Start of Block

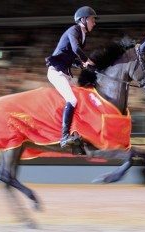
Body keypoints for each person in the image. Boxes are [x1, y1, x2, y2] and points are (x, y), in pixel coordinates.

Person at [46, 6, 97, 148]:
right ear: (83, 20)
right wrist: (86, 60)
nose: (94, 22)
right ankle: (64, 137)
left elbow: (72, 57)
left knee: (82, 97)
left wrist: (83, 65)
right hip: (56, 72)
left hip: (65, 73)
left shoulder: (83, 36)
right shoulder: (74, 30)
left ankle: (78, 133)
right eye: (92, 19)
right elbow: (75, 49)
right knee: (72, 99)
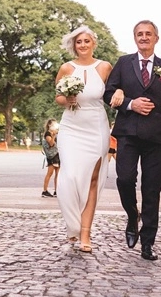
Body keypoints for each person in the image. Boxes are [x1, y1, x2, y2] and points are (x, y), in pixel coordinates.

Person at [104, 20, 161, 261]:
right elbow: (108, 93)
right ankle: (131, 215)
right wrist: (130, 103)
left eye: (148, 34)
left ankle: (148, 242)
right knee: (125, 179)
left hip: (155, 138)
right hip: (127, 133)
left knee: (152, 190)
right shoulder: (123, 63)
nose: (144, 37)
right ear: (135, 38)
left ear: (156, 38)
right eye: (140, 34)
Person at [53, 25, 112, 253]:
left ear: (93, 43)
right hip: (71, 128)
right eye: (79, 42)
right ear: (74, 45)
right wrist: (66, 99)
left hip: (96, 127)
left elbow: (114, 90)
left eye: (87, 41)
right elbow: (57, 96)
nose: (83, 45)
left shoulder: (105, 67)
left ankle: (85, 233)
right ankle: (72, 225)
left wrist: (118, 93)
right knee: (68, 177)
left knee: (92, 181)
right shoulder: (66, 68)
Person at [41, 119, 60, 197]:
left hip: (57, 155)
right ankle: (45, 191)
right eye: (53, 124)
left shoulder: (56, 132)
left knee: (58, 174)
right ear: (49, 125)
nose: (54, 125)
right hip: (52, 156)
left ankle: (57, 191)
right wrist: (54, 135)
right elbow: (51, 144)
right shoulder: (48, 134)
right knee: (50, 173)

End of Block

Task brief »
Scan the records above, then copy out each line that mentions "wrist".

Your solution »
right wrist: (86, 60)
left wrist: (83, 65)
right wrist: (130, 103)
right wrist: (66, 99)
left wrist: (118, 93)
right wrist: (54, 135)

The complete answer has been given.